═════ Working data ═════

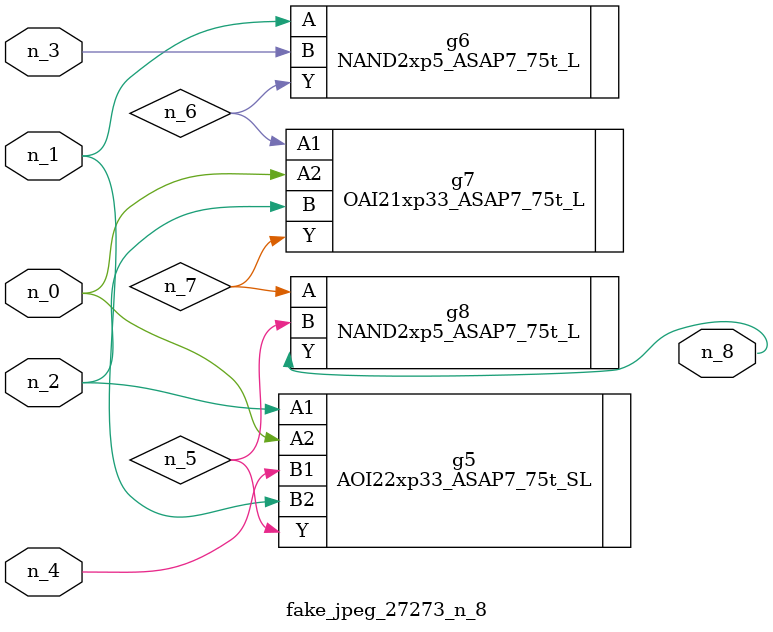
<source format=v>
module fake_jpeg_27273_n_8 (n_3, n_2, n_1, n_0, n_4, n_8);

input n_3;
input n_2;
input n_1;
input n_0;
input n_4;

output n_8;

wire n_6;
wire n_5;
wire n_7;

AOI22xp33_ASAP7_75t_SL g5 ( 
.A1(n_2),
.A2(n_0),
.B1(n_4),
.B2(n_1),
.Y(n_5)
);

NAND2xp5_ASAP7_75t_L g6 ( 
.A(n_1),
.B(n_3),
.Y(n_6)
);

OAI21xp33_ASAP7_75t_L g7 ( 
.A1(n_6),
.A2(n_0),
.B(n_2),
.Y(n_7)
);

NAND2xp5_ASAP7_75t_L g8 ( 
.A(n_7),
.B(n_5),
.Y(n_8)
);


endmodule
</source>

═════

_Description of the task:_
Print the listing exactly, images excluded.

_Result of the exercise:_
<source format=v>
module fake_jpeg_27273_n_8 (n_3, n_2, n_1, n_0, n_4, n_8);

input n_3;
input n_2;
input n_1;
input n_0;
input n_4;

output n_8;

wire n_6;
wire n_5;
wire n_7;

AOI22xp33_ASAP7_75t_SL g5 ( 
.A1(n_2),
.A2(n_0),
.B1(n_4),
.B2(n_1),
.Y(n_5)
);

NAND2xp5_ASAP7_75t_L g6 ( 
.A(n_1),
.B(n_3),
.Y(n_6)
);

OAI21xp33_ASAP7_75t_L g7 ( 
.A1(n_6),
.A2(n_0),
.B(n_2),
.Y(n_7)
);

NAND2xp5_ASAP7_75t_L g8 ( 
.A(n_7),
.B(n_5),
.Y(n_8)
);


endmodule
</source>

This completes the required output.